## [EXERCISE BRIEF]
Each line of the data below from the one holding "0: (484, 242, 1.82)" to the one holding "20: (474, 262, 1.80)", inclusive, is to be reproduced exactly; no other line belongs in the answer.

[Collected data entries]
▬▬▬▬▬▬

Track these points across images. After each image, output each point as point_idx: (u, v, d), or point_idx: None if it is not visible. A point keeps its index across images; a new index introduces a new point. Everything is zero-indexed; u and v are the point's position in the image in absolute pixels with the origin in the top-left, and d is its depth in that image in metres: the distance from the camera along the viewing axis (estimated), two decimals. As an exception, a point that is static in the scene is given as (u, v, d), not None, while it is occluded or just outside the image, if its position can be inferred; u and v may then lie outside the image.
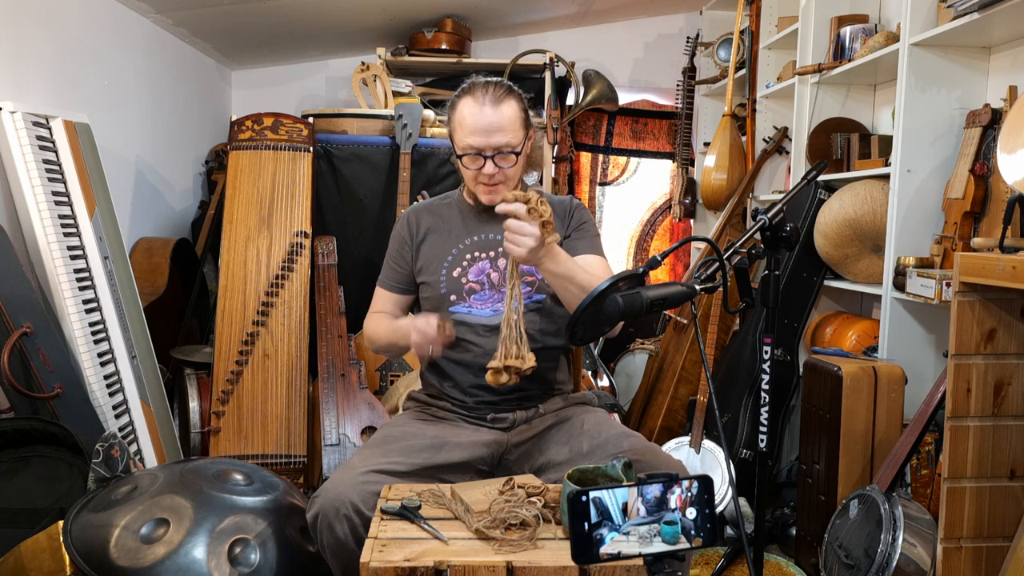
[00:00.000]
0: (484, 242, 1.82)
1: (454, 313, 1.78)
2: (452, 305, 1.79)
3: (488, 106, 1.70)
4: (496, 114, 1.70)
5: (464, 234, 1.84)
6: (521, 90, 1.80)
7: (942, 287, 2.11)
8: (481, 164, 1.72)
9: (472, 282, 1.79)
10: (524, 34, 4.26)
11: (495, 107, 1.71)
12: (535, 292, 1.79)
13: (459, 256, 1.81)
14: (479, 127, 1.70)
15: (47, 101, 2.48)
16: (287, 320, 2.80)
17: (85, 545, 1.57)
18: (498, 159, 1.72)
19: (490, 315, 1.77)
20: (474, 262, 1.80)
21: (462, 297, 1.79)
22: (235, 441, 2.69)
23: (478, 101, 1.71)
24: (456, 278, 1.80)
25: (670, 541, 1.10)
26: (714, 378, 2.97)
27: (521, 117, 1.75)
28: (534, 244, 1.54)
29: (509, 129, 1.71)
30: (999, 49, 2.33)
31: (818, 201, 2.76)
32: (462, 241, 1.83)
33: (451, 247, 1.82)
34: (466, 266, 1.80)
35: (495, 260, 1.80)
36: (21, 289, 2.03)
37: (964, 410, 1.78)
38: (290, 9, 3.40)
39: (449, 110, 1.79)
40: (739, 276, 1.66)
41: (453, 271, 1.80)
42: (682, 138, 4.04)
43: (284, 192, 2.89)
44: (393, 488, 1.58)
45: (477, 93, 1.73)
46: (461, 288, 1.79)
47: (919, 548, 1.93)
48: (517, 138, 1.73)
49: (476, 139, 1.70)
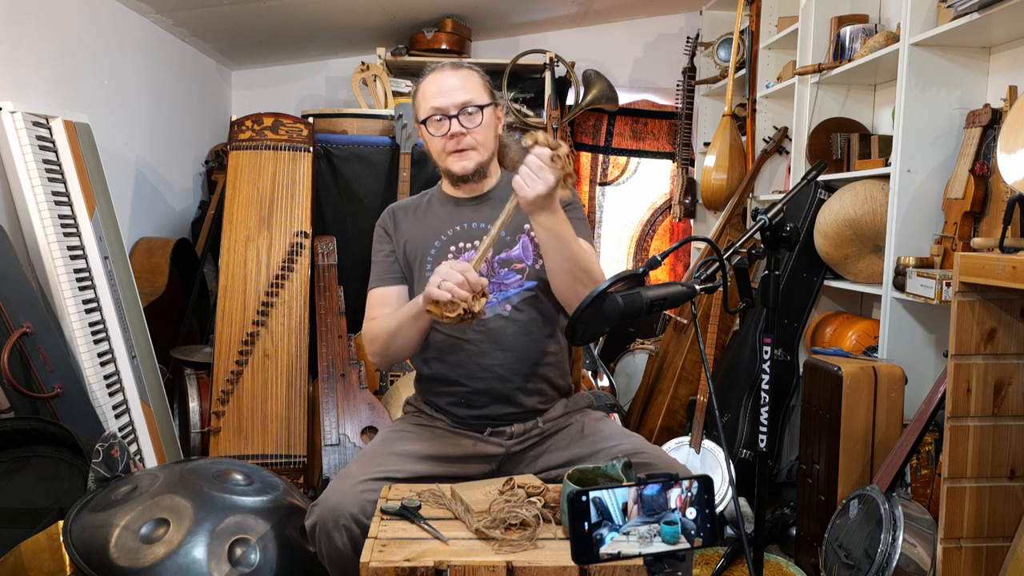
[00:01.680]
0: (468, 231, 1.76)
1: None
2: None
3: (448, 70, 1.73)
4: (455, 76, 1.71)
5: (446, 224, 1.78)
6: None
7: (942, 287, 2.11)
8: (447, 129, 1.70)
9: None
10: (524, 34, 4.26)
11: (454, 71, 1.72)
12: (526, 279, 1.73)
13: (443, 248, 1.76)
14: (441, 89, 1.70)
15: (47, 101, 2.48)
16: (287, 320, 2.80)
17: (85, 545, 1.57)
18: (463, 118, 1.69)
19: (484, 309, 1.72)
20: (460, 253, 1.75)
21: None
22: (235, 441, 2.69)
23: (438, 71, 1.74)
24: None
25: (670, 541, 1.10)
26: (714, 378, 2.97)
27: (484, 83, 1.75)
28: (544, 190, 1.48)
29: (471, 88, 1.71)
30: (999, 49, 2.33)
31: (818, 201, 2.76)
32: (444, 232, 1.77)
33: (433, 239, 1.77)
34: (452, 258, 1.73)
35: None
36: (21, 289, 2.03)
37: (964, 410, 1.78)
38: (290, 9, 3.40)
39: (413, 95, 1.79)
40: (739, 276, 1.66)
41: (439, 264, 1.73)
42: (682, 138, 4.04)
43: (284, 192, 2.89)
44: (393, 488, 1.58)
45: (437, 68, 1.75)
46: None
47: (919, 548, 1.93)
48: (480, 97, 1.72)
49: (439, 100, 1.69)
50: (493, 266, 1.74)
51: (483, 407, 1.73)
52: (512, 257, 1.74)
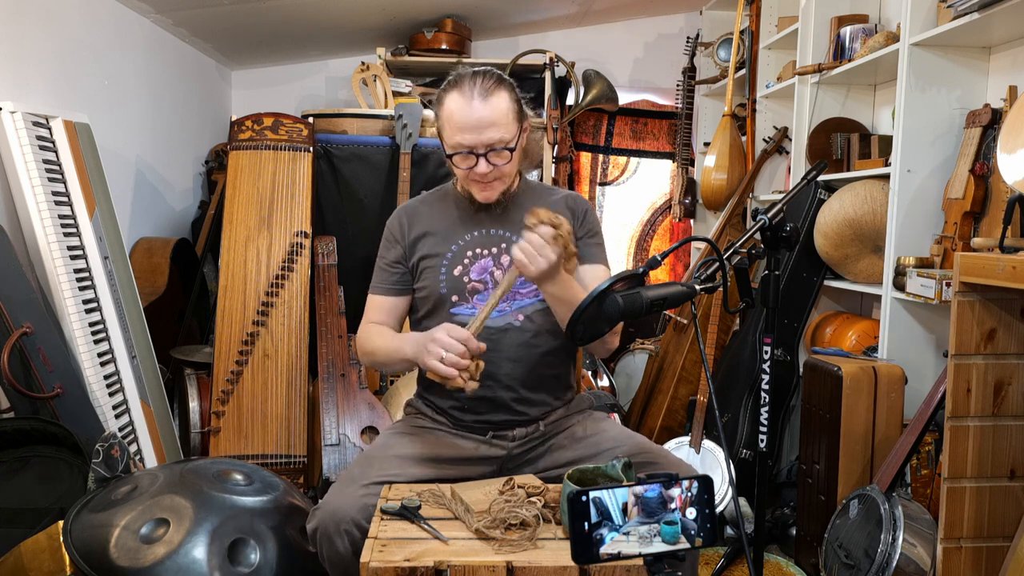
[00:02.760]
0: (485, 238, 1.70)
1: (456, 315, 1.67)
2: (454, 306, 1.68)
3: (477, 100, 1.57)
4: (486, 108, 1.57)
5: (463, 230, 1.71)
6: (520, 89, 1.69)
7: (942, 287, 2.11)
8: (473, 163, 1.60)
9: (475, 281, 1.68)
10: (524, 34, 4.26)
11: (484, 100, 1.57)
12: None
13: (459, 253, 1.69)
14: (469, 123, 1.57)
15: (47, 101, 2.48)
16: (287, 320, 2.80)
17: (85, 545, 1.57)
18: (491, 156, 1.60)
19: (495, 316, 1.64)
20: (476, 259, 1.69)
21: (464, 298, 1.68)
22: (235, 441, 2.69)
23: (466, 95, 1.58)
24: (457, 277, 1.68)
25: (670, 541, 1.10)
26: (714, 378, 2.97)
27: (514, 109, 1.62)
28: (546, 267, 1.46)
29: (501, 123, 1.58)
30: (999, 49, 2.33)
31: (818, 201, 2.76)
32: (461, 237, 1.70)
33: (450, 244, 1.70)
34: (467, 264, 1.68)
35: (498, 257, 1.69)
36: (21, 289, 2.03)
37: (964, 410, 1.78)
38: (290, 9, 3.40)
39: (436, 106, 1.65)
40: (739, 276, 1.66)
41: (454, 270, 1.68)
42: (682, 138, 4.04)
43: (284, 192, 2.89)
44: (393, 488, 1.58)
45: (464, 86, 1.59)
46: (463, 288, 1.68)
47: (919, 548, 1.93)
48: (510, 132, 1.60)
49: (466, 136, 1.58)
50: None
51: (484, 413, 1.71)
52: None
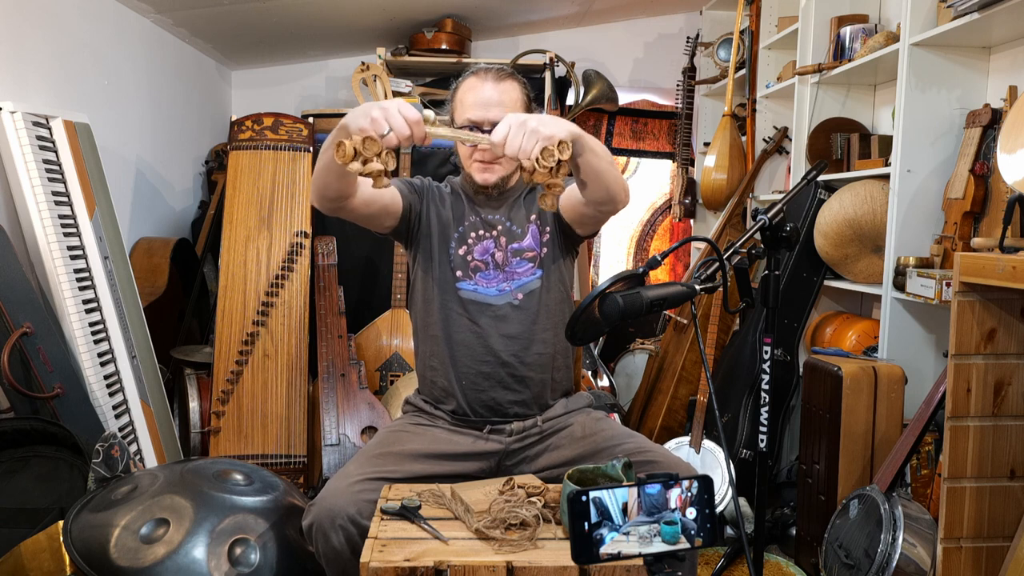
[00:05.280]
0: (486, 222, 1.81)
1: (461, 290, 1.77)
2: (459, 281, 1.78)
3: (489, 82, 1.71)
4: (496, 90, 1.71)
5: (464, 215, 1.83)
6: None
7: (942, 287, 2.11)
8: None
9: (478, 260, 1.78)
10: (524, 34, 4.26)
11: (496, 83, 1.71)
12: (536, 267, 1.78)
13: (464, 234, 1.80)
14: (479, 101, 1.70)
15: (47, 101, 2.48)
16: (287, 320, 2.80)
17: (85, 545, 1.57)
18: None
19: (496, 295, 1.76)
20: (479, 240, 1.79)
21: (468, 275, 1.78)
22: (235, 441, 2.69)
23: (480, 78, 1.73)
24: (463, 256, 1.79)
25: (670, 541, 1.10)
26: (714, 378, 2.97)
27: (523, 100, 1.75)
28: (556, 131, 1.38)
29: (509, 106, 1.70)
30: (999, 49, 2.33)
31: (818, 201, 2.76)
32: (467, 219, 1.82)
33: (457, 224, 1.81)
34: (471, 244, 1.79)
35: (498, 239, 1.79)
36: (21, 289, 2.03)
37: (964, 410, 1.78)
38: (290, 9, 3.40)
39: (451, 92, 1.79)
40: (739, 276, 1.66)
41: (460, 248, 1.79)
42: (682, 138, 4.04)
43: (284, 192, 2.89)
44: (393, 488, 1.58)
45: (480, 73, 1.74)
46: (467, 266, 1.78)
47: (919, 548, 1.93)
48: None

▬▬▬▬▬▬

## [SOLUTION BELOW]
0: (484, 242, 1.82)
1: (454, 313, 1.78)
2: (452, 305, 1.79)
3: (488, 106, 1.70)
4: (496, 114, 1.70)
5: (464, 234, 1.84)
6: (521, 90, 1.80)
7: (942, 287, 2.11)
8: (481, 164, 1.72)
9: (472, 282, 1.79)
10: (524, 34, 4.26)
11: (495, 107, 1.71)
12: (535, 292, 1.79)
13: (459, 256, 1.81)
14: (479, 127, 1.70)
15: (47, 101, 2.48)
16: (287, 320, 2.80)
17: (85, 545, 1.57)
18: (498, 159, 1.72)
19: (490, 315, 1.77)
20: (474, 262, 1.80)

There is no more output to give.